Englund pushed back on Ross’s assertion about how the Town Council isn’t really telling the Board of Ed that it can’t change start times as proposed, calling that “a fig leaf.”
“We know for certain that if we make a $1 million cut tonight that we will have made a decision about start times,” England said, adding that his fellow councilmen “need to to think about where we stand in our jobs as representatives of the voting public.”
In addressing the question of what parents and taxpayers want, Butterworth noted that letters submitted recently to the Town Council were about “10 to 1” in favor of making the start time changes.
Young said that the Town Council must be “careful” in extrapolating from such letters because “you have groups that organize their letter-writing.”
In response, Butterworth said, “What the hell is wrong with that, Penny?

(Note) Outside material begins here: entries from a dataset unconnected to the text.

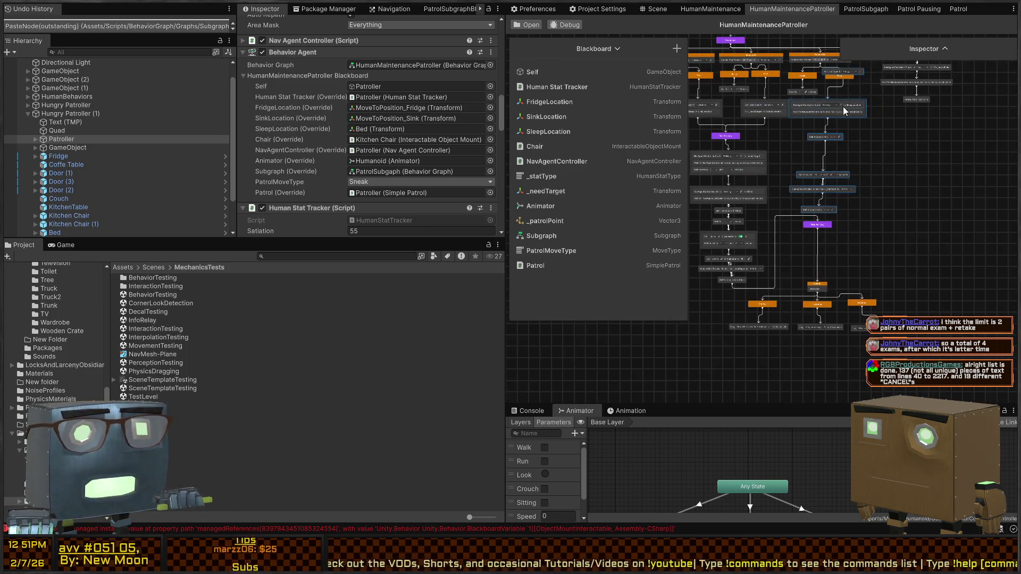
drag(844, 116, 871, 145)
drag(816, 230, 819, 270)
scroll(820, 119, up, 5)
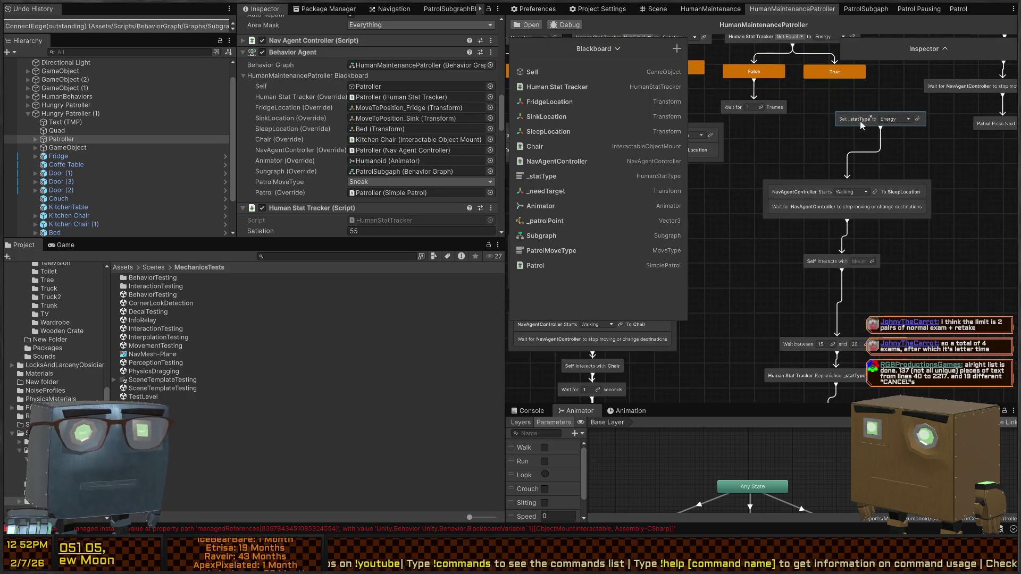
mouse_move(884, 113)
mouse_down()
mouse_move(838, 81)
mouse_move(855, 113)
mouse_up()
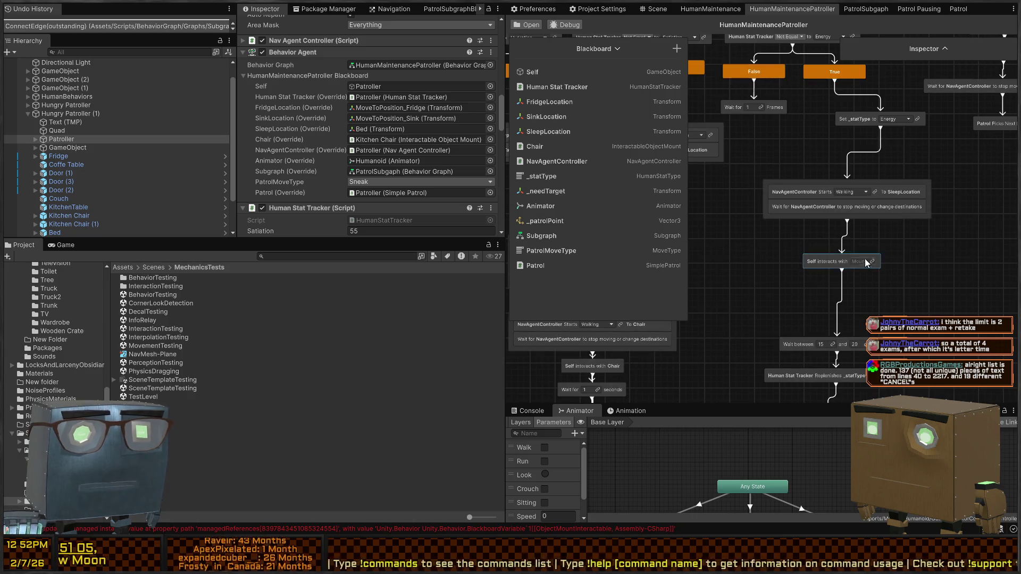
Link both interact nodes' Mount to a new blackboard variable named Bed
click(872, 263)
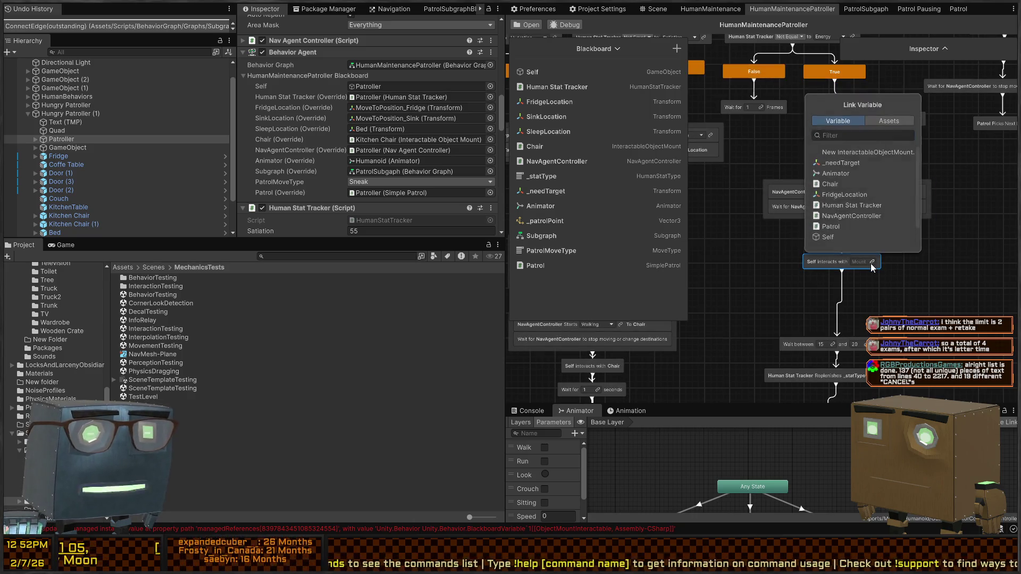
click(849, 152)
text(Bed)
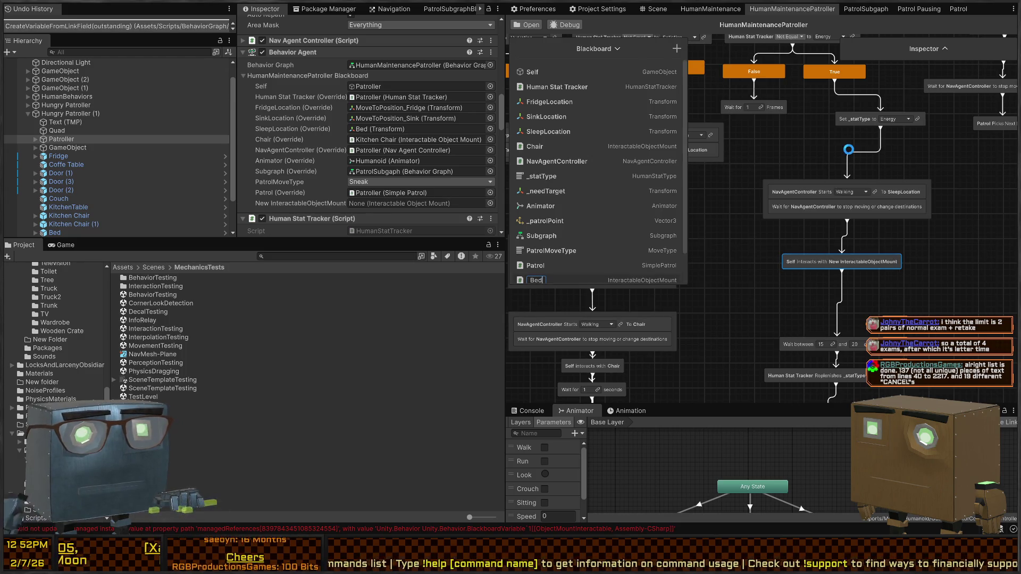
key(Return)
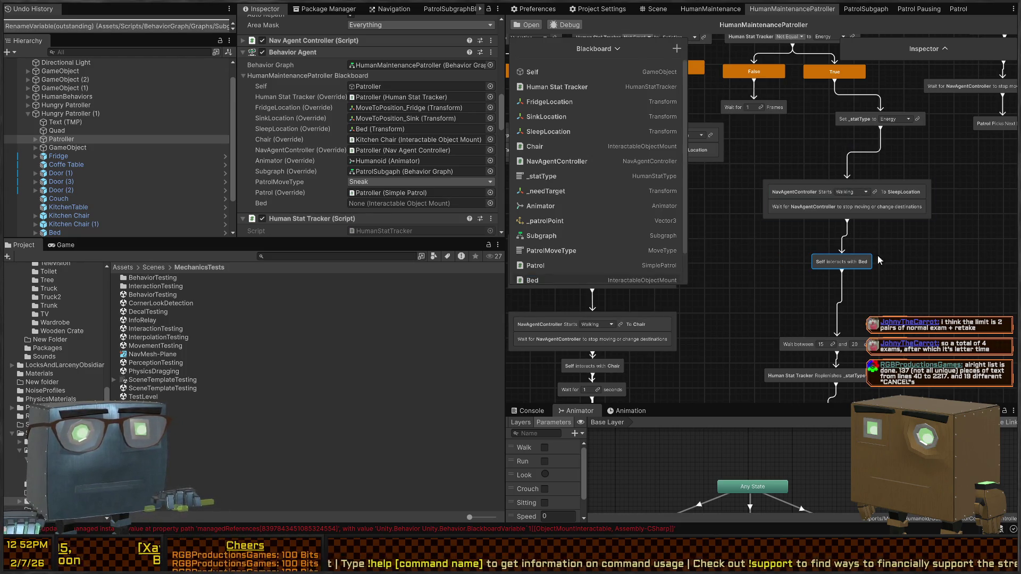
scroll(876, 190, down, 5)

What’s wrong with that? It’s a democracy. Will you please stop criticizing democracy?”
Grzymski echoed him, saying, “That’s democracy.”
Those who favored the budget not only cited an uncertain economy and alarmingly high rates of unemployment claims, but also noted that many New Canaanites have voiced concerns about elementary school kids starting before 8 a.m.
“There has never been a sufficient response from anybody,” Mauro said.
He added, “It is our obligation to watch the money that we are spending.”
“It is $1 million of taxpayer money,” Mauro said. “The town is clearly divided on it. It is more than just the parents in town. It is everybody in town. Are we spending this $1 million the right way?”
Asked whether she wanted to address the Town Council, Parkhill said she had nothing to add.
First Selectman Kevin Moynihan, a guest at the meeting, said that he’s been meeting with the chair of the finance board to figure out whether town spending could be reduced this quarter and in the first quarter of the new fiscal year, which starts July 1.
“For those looking to cut more, we will react to the economy come July 1,” Moynihan said.
[Editor’s Note: This article was updated to give proper attribution to one direct quote.]